La traque de Viktor Orbán commence à faire les gros titres des médias après des images choquantes montrant Ilaria Salis littéralement tenue en laisse lors de son procès à Budapest, début 2024. L’italienne sera finalement libérée en raison de l’immunité octroyée par son élection, depuis sa cellule, comme députée européenne. Les pays européens qui prétendent dénoncer l’autoritarisme de la Hongrie sont mis face à leurs contradictions : Maja T., 24 ans, est extradé·e en juin 2024 de l’Allemagne vers la Hongrie… une heure avant que la Cour constitutionnelle allemande ne suspende l’ordonnance d’extradition, en raison des risques encourus par les détenu·es non-binaires en Hongrie.

Lors d’une audience à Budapest en février 2025, Maja T. a lancé un appel poignant : « Je suis accusé·e par une magistrature qui prétend reconnaître en moi une haine enflammée, alors qu’elle considère celles et ceux qui glorifient les crimes de l’Holocauste et leurs auteurs comme une minorité à protéger » (photo extraite d’un journal télévisé hongrois).

Accusé d’avoir participé aux violences contre les néonazis, Zaid se retrouve embarqué dans cette affaire : « Mon nom a fuité dans la presse et la police a débarqué chez mes parents fin 2023, mais je n’y étais pas. » Lui qui a fui à ses 11 ans la guerre civile syrienne pour l’Allemagne, avec un statut de réfugié, se retrouve de nouveau en cavale.

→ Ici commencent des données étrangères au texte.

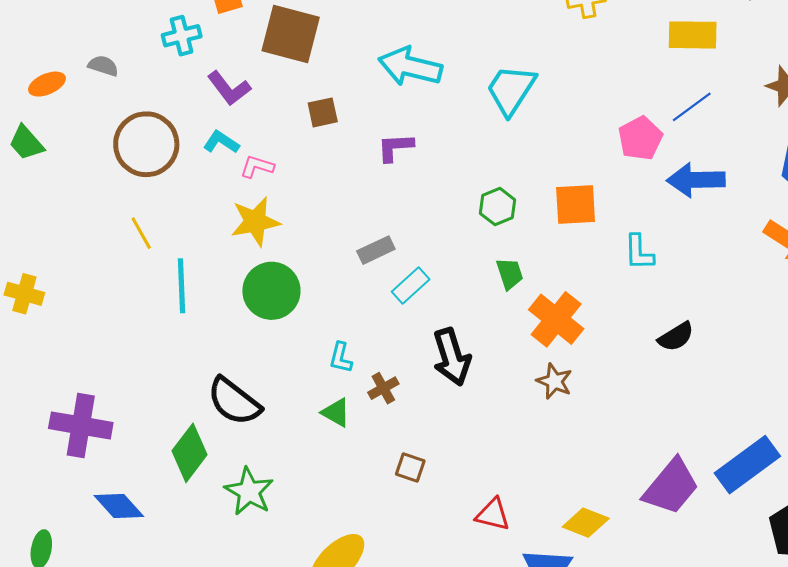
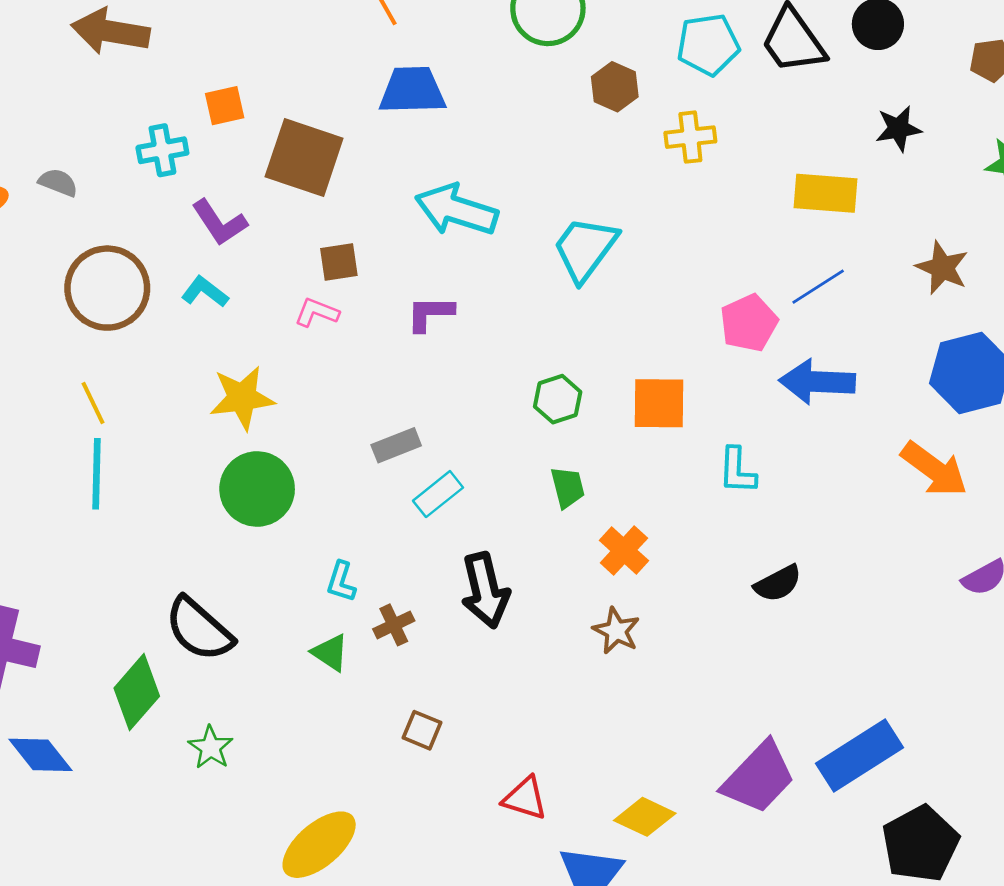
pink L-shape: (257, 167) -> (317, 312), moved
cyan line: (182, 286) -> (97, 474), moved
orange cross: (556, 319) -> (624, 550), size x0.7
green star: (249, 492) -> (211, 747), size x0.7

Épuisé, il finit par se rendre, avec d’autres militants, à la police allemande. « J’ai passé 108 jours de prison à Cologne et j’ai été libéré sous contrôle judiciaire », nous confie le jeune homme, toujours avec un large sourire. Les antifascistes inquiétés par la justice allemande dans le cadre de l’affaire Budapest risquent gros : une condamnation à 5 ans de prison en mai 2023 pour Lina, et 9 ans de détention requis par le parquet de Munich dans le procès de Hanna, en septembre 2025.

Après la victoire de Gino, celle de Zaid ?

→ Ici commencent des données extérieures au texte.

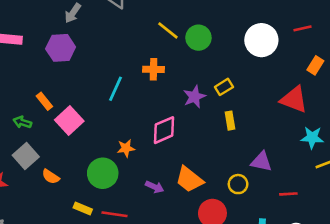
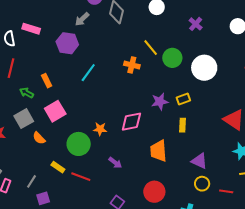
white circle: (261, 40) -> (204, 68), moved
orange cross: (153, 69) -> (132, 65), moved
cyan line: (116, 89) -> (88, 73), moved
pink square: (69, 121) -> (55, 111), moved
orange trapezoid: (189, 179) -> (158, 151), moved, turned 35
yellow circle: (238, 184) -> (202, 184), moved
red line: (288, 194) -> (226, 191), moved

« Pour moi, l’enjeu c’était surtout d’éviter que la demande d’extradition de la Hongrie soit examinée en Allemagne », explique Zaid. Le cas du militant albanais Gino convainc Zaid de se rendre aux autorités judiciaires françaises, le 1er octobre 2025. En effet, Gino, arrêté fin 2024 par la sous-direction antiterroriste et incarcéré pendant 4 mois à Fresnes, bénéficie d’un fort soutien militant, et sa demande d’extradition est rejetée par la justice française en avril 2025, en raison de risques de torture et d’un procès inéquitable. Les mêmes motifs sont avancés par la justice italienne pour s’opposer, en mars 2024, à l’extradition de Gabriele Marchesi. « Le temps est venu, pour moi aussi, de parler de mon affaire, clame Zaid. Je ne veux plus vivre sous pression, caché, dans la défensive. Je veux enfin pouvoir autodéterminer ma vie : trouver un travail, un logement stable, aller de l’avant, continuer le sport et la musique. Viktor Orbán essaye de persuader la France qu’en Hongrie, il y a des procès équitables et des conditions de détention dignes, mais ce ne sont que des mensonges. »

La mobilisation pour Gino a rencontré un large soutien, des antifas à La France Insoumise en passant par des personnalités du monde de la culture (photo du Comité Solidarité Budapest)

Une audience est prévue le 12 novembre 2025 pour statuer sur la demande d’extradition de Zaid vers la Hongrie. En attendant, son passeport est aux mains de la justice et il doit pointer chaque semaine au commissariat. Rien n’est joué d’avance. En février 2025, Maja T. a refusé d’admettre sa culpabilité en échange d’une peine de 14 ans de prison, ce qui laisse entrevoir l’importance de la peine finale encourue. Le 7 octobre 2025, le Parlement européen a voté le maintien de l’immunité d’Ilaria Salis à seulement 306 voix pour et 305 contre. Et n’oublions qu’après le procès sur le fond, la Hongrie pourra formuler une nouvelle demande d’extradition de Gino. Viktor Orbán, grand ami de Donald Trump et de Vladimir Poutine, a de sérieuses cartes en main pour faire pression sur la France, dont les institutions sont gangrénées par l’extrême droite. La mobilisation pour Zaid reste donc à construire, ici et maintenant.